Today, she believes times are "needy," and so Saturday -- her 97th birthday -- she headed to the polls for the first time.

Raines was chauffeured to and from the event in a white Cadillac. She got a hug from an election worker. Supervisor Laura Chapman escorted her to an electronic voting machine, stayed with her and then walked with her to the ballot box.

"It was beautiful," Raines said. "She was with me, and I didn't even get nervous."

Getting her to the W.E. Hunt Community Center took plenty of talking, but it was Hugh Moore, whom Raines looked after while he was a boy, who finally persuaded her. Raines considers Moore's family "something special."

Moore, 49, his 17-year-old son, and his 82-year-old mother escorted Raines to the polls.

Born in 1911, Raines was raised on a tobacco farm. She had four children before her husband died in 1946. All of her children went to college; now she has 15 grandchildren.

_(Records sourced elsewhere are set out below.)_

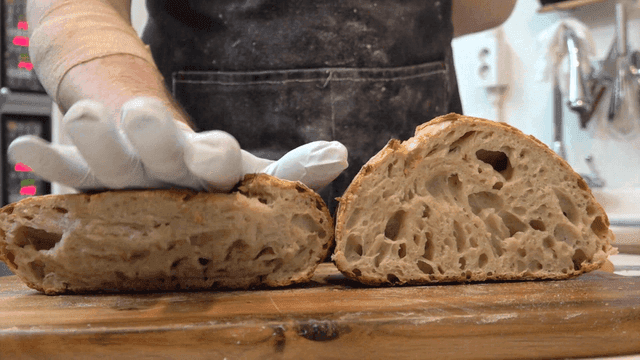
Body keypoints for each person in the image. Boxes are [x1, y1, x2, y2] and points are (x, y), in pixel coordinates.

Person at [13, 0, 516, 211]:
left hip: (429, 238)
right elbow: (74, 8)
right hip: (199, 219)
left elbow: (489, 8)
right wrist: (131, 110)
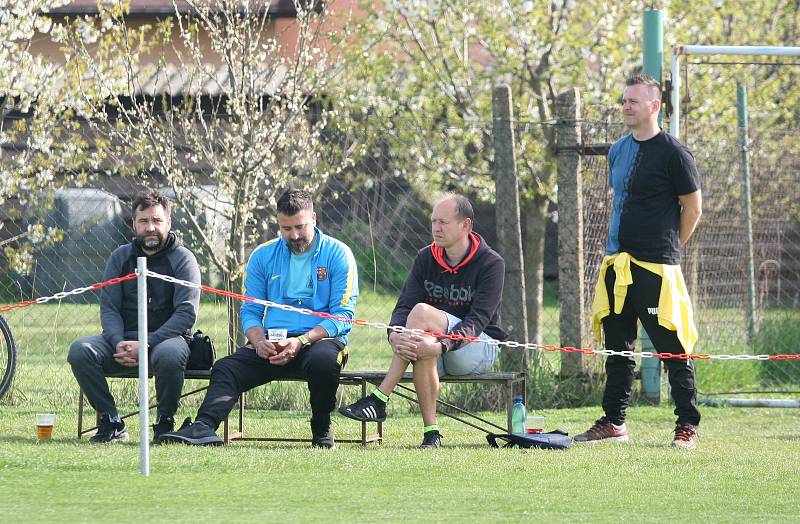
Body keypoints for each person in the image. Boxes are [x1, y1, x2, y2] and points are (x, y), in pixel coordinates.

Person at [159, 188, 358, 449]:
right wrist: (258, 339)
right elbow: (251, 310)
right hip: (272, 342)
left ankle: (321, 429)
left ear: (314, 218)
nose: (294, 235)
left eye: (300, 227)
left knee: (324, 361)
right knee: (226, 367)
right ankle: (203, 427)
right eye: (286, 229)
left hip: (318, 341)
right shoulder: (262, 256)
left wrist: (301, 341)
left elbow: (343, 316)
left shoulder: (338, 254)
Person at [574, 74, 703, 449]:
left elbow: (693, 208)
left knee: (671, 346)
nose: (626, 106)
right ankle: (614, 422)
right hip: (616, 264)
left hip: (656, 266)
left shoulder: (675, 153)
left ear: (654, 105)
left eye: (634, 100)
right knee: (617, 347)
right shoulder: (618, 150)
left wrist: (669, 246)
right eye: (624, 100)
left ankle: (687, 426)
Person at [338, 193, 506, 448]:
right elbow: (402, 306)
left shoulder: (491, 263)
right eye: (433, 221)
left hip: (477, 349)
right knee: (420, 334)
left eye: (444, 222)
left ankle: (380, 397)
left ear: (466, 225)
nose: (436, 228)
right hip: (432, 348)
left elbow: (477, 321)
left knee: (421, 314)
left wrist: (441, 346)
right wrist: (394, 335)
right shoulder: (425, 257)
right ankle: (431, 433)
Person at [68, 189, 201, 444]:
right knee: (80, 350)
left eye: (157, 220)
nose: (150, 227)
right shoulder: (120, 257)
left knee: (170, 355)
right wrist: (118, 341)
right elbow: (109, 308)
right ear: (134, 224)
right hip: (123, 342)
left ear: (168, 223)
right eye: (144, 221)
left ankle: (164, 424)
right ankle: (111, 421)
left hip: (167, 340)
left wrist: (148, 343)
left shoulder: (183, 259)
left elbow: (186, 313)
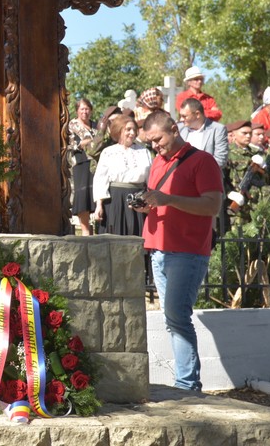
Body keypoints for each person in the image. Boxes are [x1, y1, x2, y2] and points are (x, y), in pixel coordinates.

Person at [138, 111, 224, 393]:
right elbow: (161, 200)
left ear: (174, 129)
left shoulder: (203, 161)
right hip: (159, 248)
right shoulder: (158, 162)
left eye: (158, 139)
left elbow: (212, 206)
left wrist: (170, 200)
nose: (154, 146)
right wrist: (148, 204)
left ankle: (188, 384)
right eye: (150, 141)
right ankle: (186, 382)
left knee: (177, 316)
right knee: (172, 318)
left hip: (187, 251)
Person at [91, 112, 151, 237]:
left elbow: (150, 177)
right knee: (114, 238)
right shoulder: (108, 152)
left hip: (138, 199)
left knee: (137, 237)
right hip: (115, 200)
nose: (132, 133)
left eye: (134, 129)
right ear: (119, 130)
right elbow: (101, 179)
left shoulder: (144, 152)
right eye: (128, 129)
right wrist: (99, 205)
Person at [67, 97, 97, 236]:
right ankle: (85, 231)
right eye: (82, 109)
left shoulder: (96, 125)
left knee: (96, 195)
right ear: (77, 110)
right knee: (83, 196)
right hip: (81, 162)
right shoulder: (72, 125)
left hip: (97, 163)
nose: (85, 112)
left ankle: (96, 229)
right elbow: (70, 145)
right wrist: (84, 143)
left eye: (87, 109)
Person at [179, 97, 228, 170]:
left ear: (197, 114)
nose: (181, 119)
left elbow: (221, 160)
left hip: (207, 176)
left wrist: (196, 170)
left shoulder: (218, 130)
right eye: (180, 116)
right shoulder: (179, 128)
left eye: (184, 116)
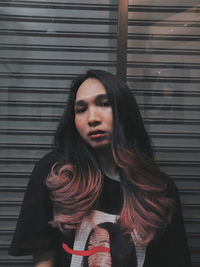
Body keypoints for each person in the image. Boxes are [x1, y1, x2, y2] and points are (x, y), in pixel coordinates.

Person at [9, 69, 192, 267]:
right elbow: (44, 258)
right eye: (81, 109)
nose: (92, 118)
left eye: (104, 104)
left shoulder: (160, 188)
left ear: (123, 110)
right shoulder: (54, 173)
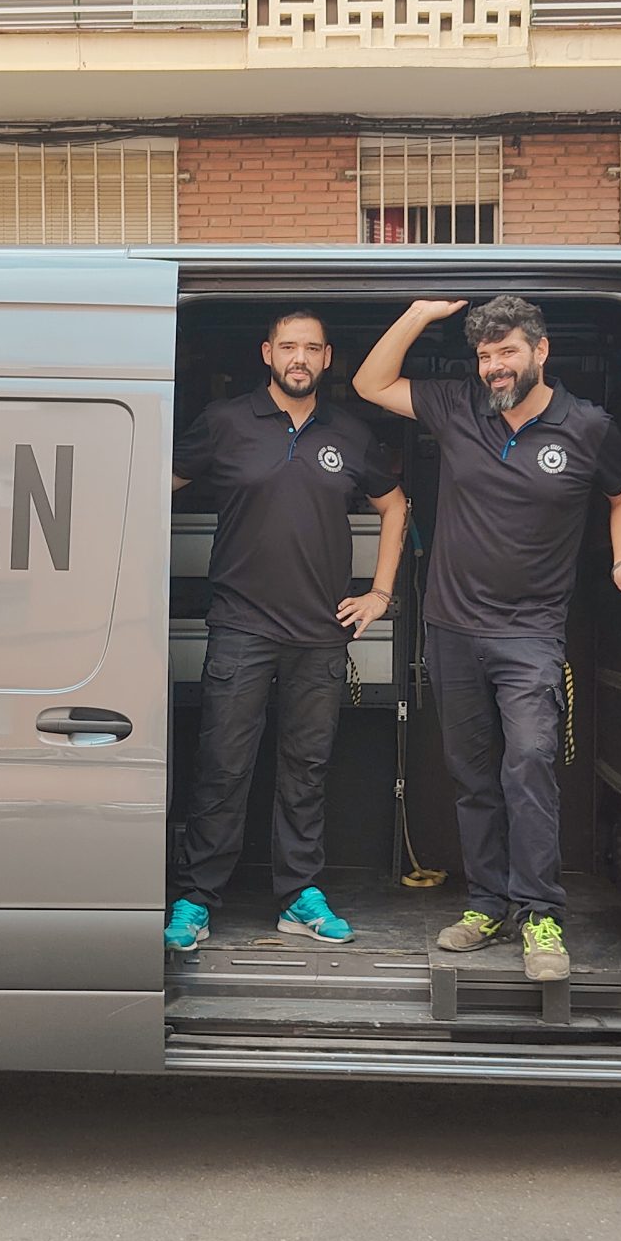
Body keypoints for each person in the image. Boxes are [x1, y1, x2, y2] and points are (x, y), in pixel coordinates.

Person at [354, 295, 621, 983]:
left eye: (507, 351)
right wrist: (418, 314)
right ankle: (487, 905)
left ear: (541, 352)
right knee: (472, 776)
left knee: (531, 764)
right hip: (452, 629)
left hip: (531, 635)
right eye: (485, 355)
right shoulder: (457, 405)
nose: (494, 367)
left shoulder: (588, 426)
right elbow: (370, 383)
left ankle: (540, 914)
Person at [167, 310, 410, 954]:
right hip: (240, 626)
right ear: (266, 352)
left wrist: (379, 594)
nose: (298, 358)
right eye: (287, 347)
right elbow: (154, 484)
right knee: (223, 766)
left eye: (311, 348)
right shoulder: (225, 422)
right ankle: (197, 897)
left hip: (320, 632)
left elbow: (394, 505)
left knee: (307, 769)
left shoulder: (349, 433)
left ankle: (299, 895)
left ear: (327, 358)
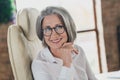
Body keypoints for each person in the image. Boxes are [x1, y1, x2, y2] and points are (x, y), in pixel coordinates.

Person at [31, 6, 98, 80]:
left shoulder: (78, 51)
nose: (54, 34)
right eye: (47, 29)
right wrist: (66, 63)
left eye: (59, 27)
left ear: (68, 28)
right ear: (42, 33)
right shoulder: (39, 64)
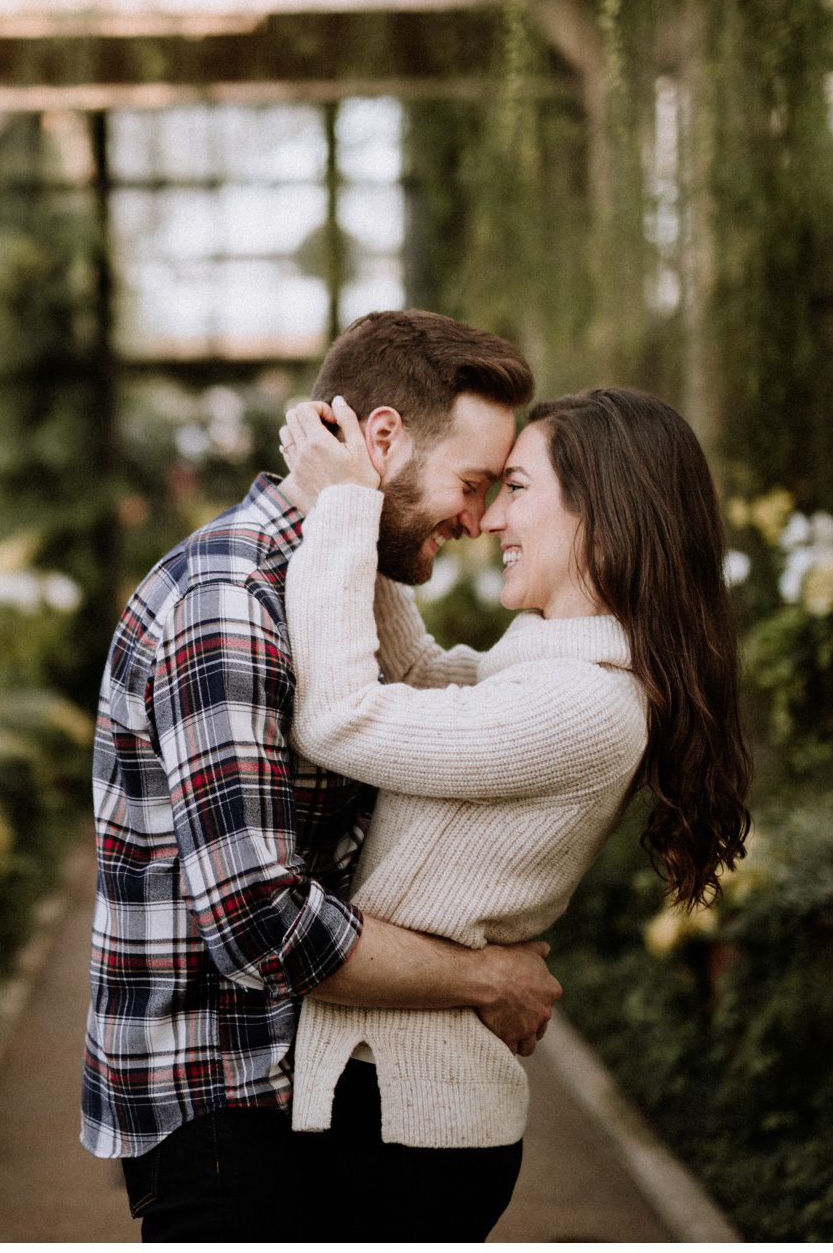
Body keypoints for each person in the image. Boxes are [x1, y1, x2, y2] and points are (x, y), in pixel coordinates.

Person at [80, 310, 564, 1243]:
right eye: (472, 484)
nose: (479, 519)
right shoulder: (229, 603)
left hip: (288, 1088)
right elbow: (261, 927)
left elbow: (434, 695)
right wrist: (482, 979)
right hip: (220, 1103)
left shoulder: (326, 582)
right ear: (382, 439)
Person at [275, 385, 753, 1241]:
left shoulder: (587, 705)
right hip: (390, 1103)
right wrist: (369, 498)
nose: (491, 518)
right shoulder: (547, 661)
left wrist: (345, 507)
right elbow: (416, 670)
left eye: (519, 489)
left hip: (410, 1123)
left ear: (605, 513)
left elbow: (344, 719)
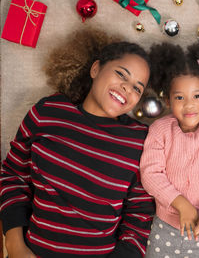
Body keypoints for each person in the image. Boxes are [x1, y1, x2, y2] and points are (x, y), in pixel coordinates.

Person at [0, 30, 155, 258]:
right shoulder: (48, 112)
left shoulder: (140, 140)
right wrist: (14, 244)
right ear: (96, 69)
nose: (127, 88)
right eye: (122, 75)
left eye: (137, 88)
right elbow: (13, 174)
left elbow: (139, 216)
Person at [140, 38, 199, 258]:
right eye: (180, 97)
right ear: (167, 101)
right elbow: (150, 174)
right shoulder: (159, 129)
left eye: (197, 96)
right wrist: (181, 205)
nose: (189, 104)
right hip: (166, 222)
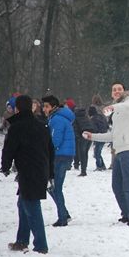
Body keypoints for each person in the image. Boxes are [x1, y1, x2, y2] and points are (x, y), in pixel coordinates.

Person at [82, 82, 129, 226]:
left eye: (119, 89)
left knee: (128, 183)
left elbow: (126, 106)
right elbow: (112, 135)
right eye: (114, 90)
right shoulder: (116, 112)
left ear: (124, 91)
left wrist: (111, 107)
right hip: (119, 150)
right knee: (116, 185)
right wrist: (93, 136)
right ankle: (126, 213)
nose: (117, 91)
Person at [0, 95, 54, 254]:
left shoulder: (17, 126)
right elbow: (50, 150)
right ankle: (22, 240)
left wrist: (5, 166)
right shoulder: (41, 125)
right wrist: (51, 172)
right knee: (23, 204)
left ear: (17, 108)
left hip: (28, 171)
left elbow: (9, 149)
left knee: (31, 206)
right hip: (40, 169)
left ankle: (41, 245)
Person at [42, 95, 75, 227]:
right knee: (52, 187)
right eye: (43, 106)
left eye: (46, 106)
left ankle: (63, 217)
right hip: (64, 155)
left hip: (60, 156)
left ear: (53, 107)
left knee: (55, 188)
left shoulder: (57, 120)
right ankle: (64, 214)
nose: (44, 109)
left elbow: (55, 140)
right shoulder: (57, 118)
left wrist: (45, 151)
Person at [73, 107, 95, 176]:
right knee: (85, 153)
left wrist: (78, 137)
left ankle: (83, 171)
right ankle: (84, 168)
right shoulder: (86, 117)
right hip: (90, 136)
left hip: (82, 137)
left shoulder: (76, 118)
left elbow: (75, 129)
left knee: (82, 154)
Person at [88, 106, 109, 171]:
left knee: (97, 152)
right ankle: (102, 165)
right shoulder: (101, 116)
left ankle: (99, 166)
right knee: (98, 152)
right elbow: (107, 125)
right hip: (104, 135)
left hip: (98, 136)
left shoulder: (93, 119)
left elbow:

Most of those standing in line to vote weren't even half Raines' age. She stood quietly, holding a stack of bills and other forms of identification in her left hand. It took about 20 minutes for her to register and vote.

"It's a needy time, and I have been kept for this time, but I didn't know it," Raines said. "We're needy for the right person." Whom that person is, she was not telling.

Raines considered her first voting experience an "honor and a blessing" and plans to do it again in November. She hopes others will do the same.